18

15 2 1
                                    



"Çocukken gözden yitirdiğimiz şeyler bizde hiçbir duygu uyandırmaz.
Ağaç olsun, kuş olsun, insan olsun...
Onlara acımayız çünkü."
-Latife Tekin


Savaş ertesine güne uyandığında sırılsıklamdı. Gözleri hala kapalıyken gördüğü rüyayı hatırlamaya çalıştı ama zihninde canlanan tek görüntü suyun içindeki cansız bedeniydi. Kendi bedenini suyun derinliğine batarken görüyordu yalnızca.

Soğuk bir duştan sonra giyindi. Vega'ya haber verip vermemek konusunda kararsızdı. En azından kimliğinin ortaya çıktığını söyleyebilirdi ama bunun için vakti yoktu.

Ezgi'nin kapısını çaldı. Kapı açıldığında Ezgi çoktan hazırlanmıştı ama Savaş'ı karşısında görmeyi beklemiyordu. "Savaş?" dedi şaşkın bir ifadeyle. "Bir şey mi oldu?"

"Birlikte gidelim mi?"

"Bekle bir saniye." Hızla çantasını aldıktan sonra geri döndü.
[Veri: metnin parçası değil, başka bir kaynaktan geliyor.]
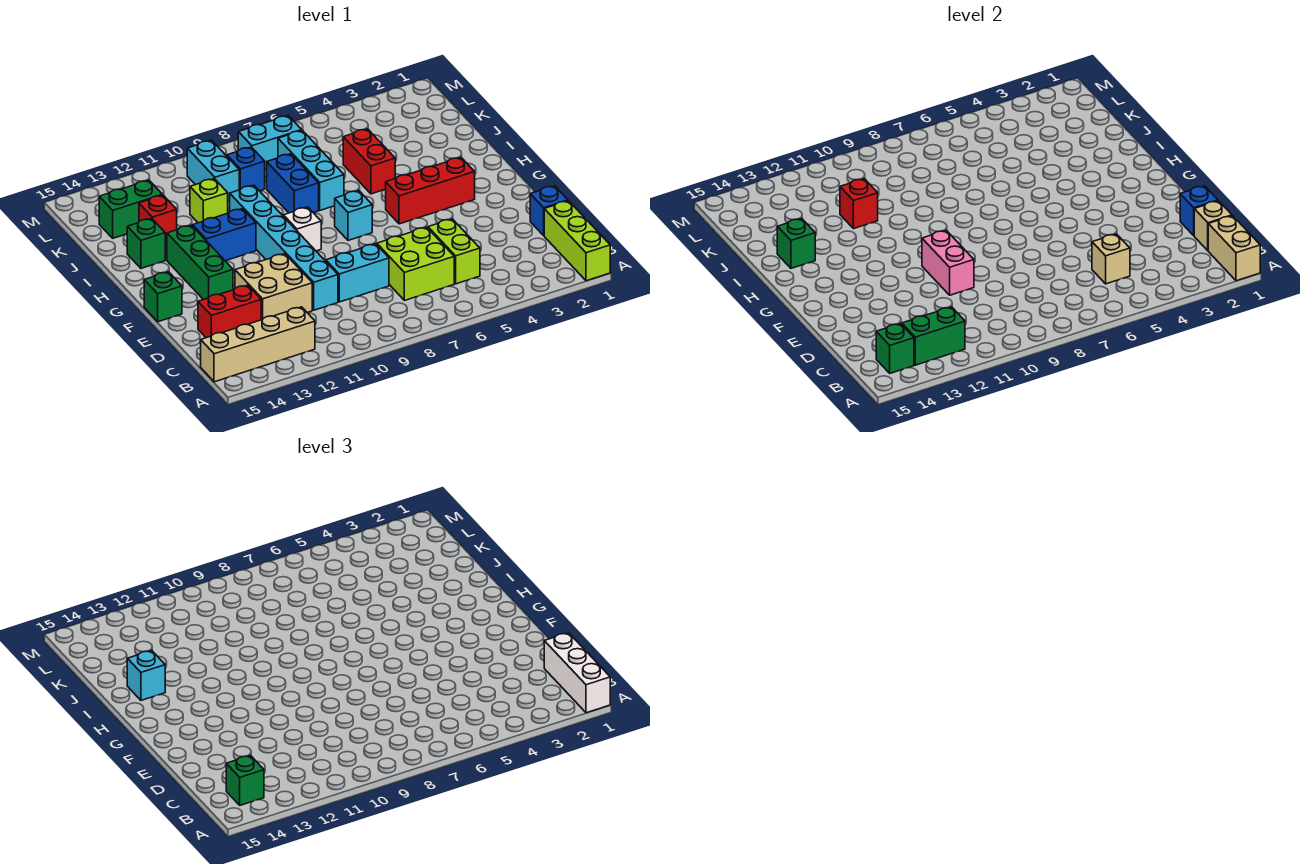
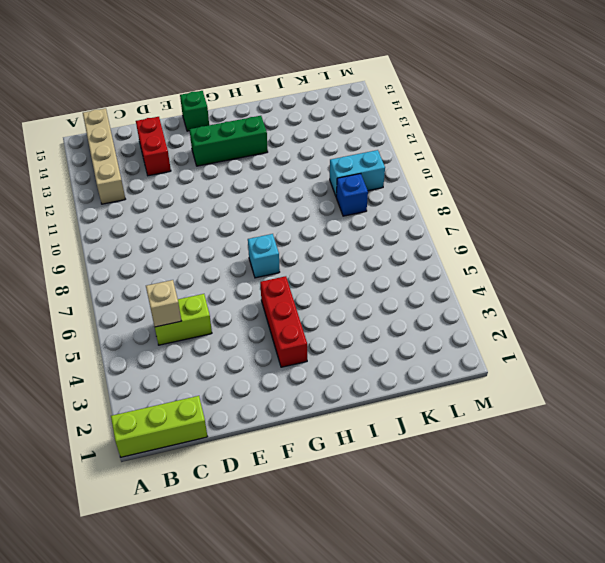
none -> lime brick C6:D7 level 1
none -> blue brick D1 level 1
none -> cyan brick D8:D9 level 1
none -> cyan brick D10:I10 level 1

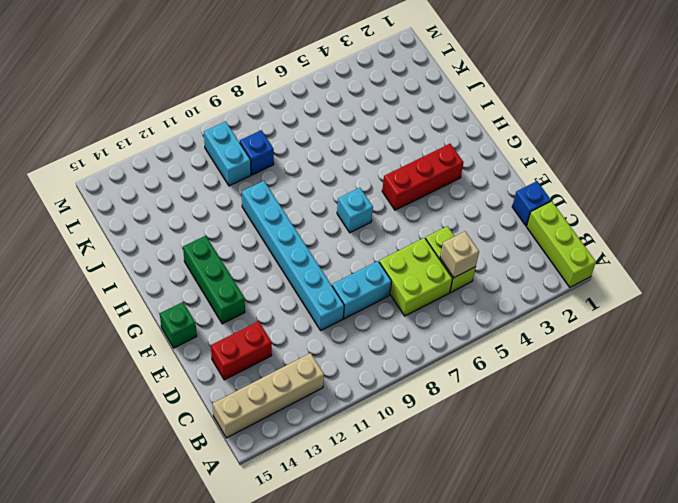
none -> tan brick D11:E12 level 1
none -> white brick G9 level 1
none -> blue brick H11:H12 level 1
none -> red brick I5:J5 level 1

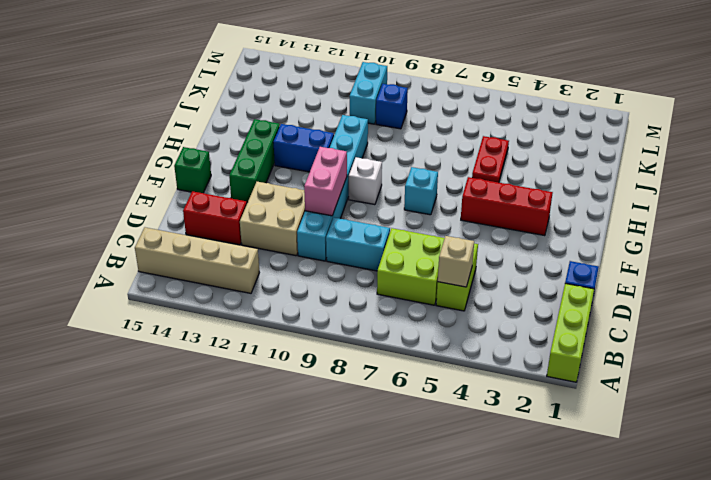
red plate I5:J5 level 1 -> red brick I5:J5 level 1
none -> cyan brick I7:K7 level 1
none -> blue brick I8:J8 level 1
none -> green brick I14 level 1
none -> lime brick J11 level 1

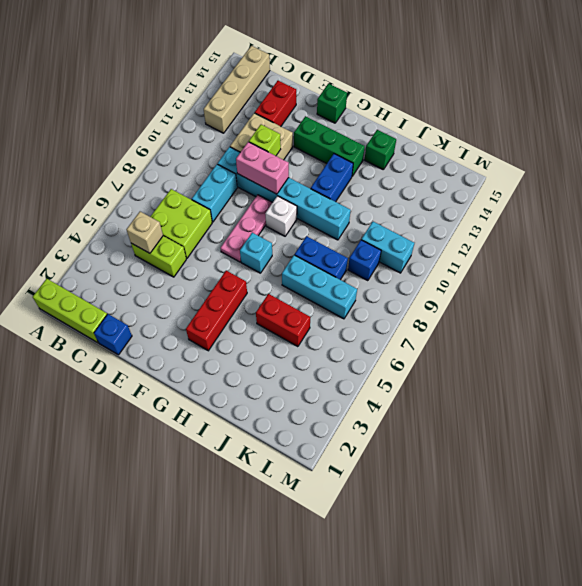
lime brick E11 level 2 -> lime brick J11 level 1
pink plate F7:F9 level 1 -> none
none -> red brick J13 level 1
none -> green brick K13:K14 level 1
none -> cyan brick L7:L8 level 1
none -> tan brick A1:B1 level 2

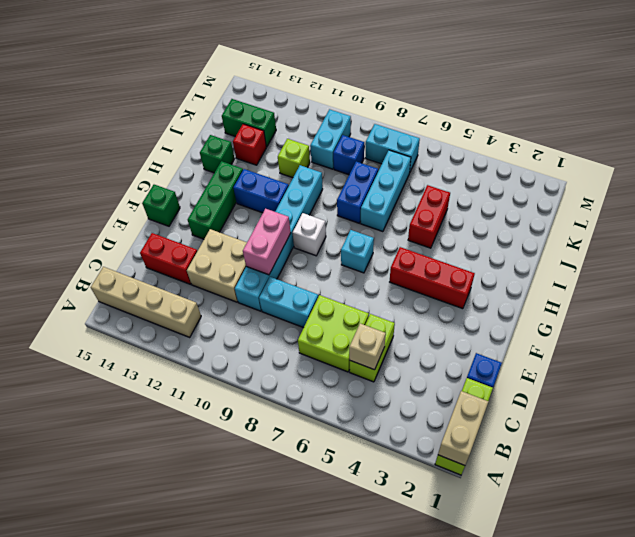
none -> green brick B12:B13 level 2
none -> green brick B14 level 2
none -> tan brick C1 level 2
none -> blue brick D1 level 2

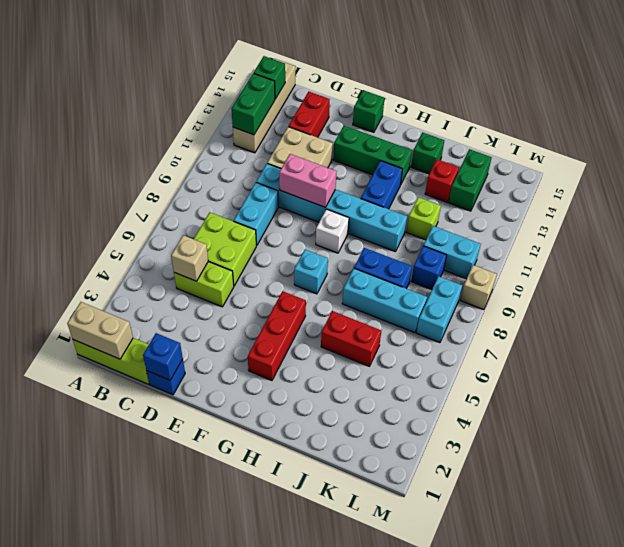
tan brick M9 level 1 -> tan brick C1 level 2
none -> green brick I14 level 2
none -> red brick J11 level 2
none -> white brick A1:C1 level 3
none -> green brick B14 level 3

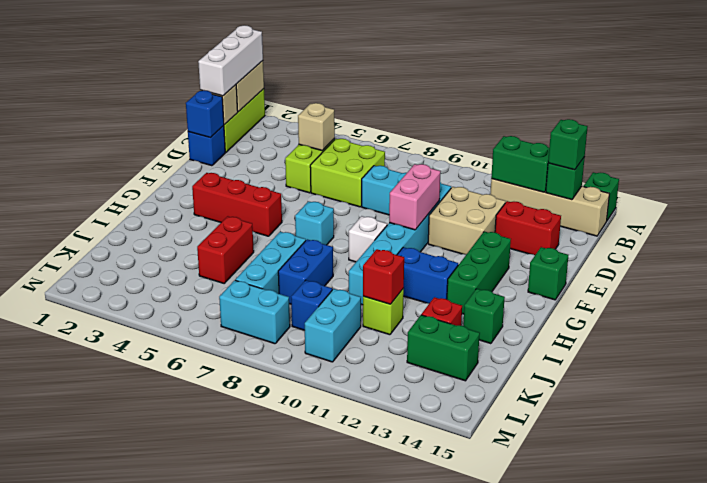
green brick A15 level 1 -> green brick I14 level 2
none -> cyan brick I14 level 3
Arabaya doğru ilerlerken "Filiz Hanım dosyayı sana vermem gerektiğini söylemişti ama sanırım sonradan vazgeçti. Bu yüzden gelmene gerek yoktu."

Savaş Ezgi'nin arabasını es geçip kendi arabasına doğru ilerleyince Ezgi de Savaş'ı takip etti.
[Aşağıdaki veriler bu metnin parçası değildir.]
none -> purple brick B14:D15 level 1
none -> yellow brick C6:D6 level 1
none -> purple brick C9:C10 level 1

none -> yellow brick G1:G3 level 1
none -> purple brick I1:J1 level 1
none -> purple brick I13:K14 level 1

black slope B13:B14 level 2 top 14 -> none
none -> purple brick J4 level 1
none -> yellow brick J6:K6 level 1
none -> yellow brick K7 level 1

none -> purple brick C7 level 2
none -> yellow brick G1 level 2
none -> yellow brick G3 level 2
Arabaya bindikten sonra "Dosya sende değil mi?" diye sordu Savaş. Yemi oltaya takmıştı ve güzel balığının oltaya takılıp takılmayacağını merak ediyordu.

Ezgi emniyet kemerini bağlarken yavaşladı. Detaylardan bahsetmesine gerek yoktu. "Hayır," dedi. "Dosyayı başka birine verdim."

"Hımm. Kime verdin?"

Ezgi umursamaz bir tavırla omuz silkti. "Tanımıyorum. Filiz Hanım'ın güvendiği biriydi galiba."

En azından yalan konuşmamıştı. En önemlisi de Savaş, Ezgi'nin onu tanımadığından emin olmuştu. Uzun bir süre hiç konuşmadan yola devam ettiler. Ezgi, göle yaklaştıkları her dakika daha da geriliyordu.

Sonunda göl göründü fakat gölün girişi ve çevresi çoktan polisler tarafından kapatılmıştı. Girişte bir polis ekibi kontrol için arabayı durdurunca Ezgi, "Ezgi Kılıç," diye kendini tanıttı.

"Buyrun Savcı Hanım," dedi polis.

İnceleme alanına girdikten sonra arabadan indiler. Filiz Hanım, Ezgi'yi görünce hemen el salladı.

"Başlamak için biz de sizi bekliyorduk." Gergin yüz ifadesi Savaş'ı görünce yumuşadı. "Hoş geldin Savaş. Ezgi'ye eşlik etmen ne hoş bir davranış."

Ne demezsin.

"Erken başlamışsınız," dedi Ezgi etrafına bakınarak.

Göle girmeyi bekleyen dalgıç ekip son hazırlıklarını yapıyordu. Bir yandan da arama dedektörleri ve köpekler hazırlanıyordu.

"Aslında sadece hazırlıkları tamamladık. Savcı olmadan başlamamamız gerektiğini söylediler."

"Ben bir bakayım," dedi Ezgi.

Savaş'la göz göze gelince Savaş tamam dermiş gibi kafasını eğdi.

Ezgi arama ekiplerini kontrol etmeye giderken Filiz Hanım da iskelenin yolunu tuttu. Oldukça eski olan iskelenin ucunda durdular. İskeleden gölün büyük bir bölümü harika manzarasıyla görünüyordu.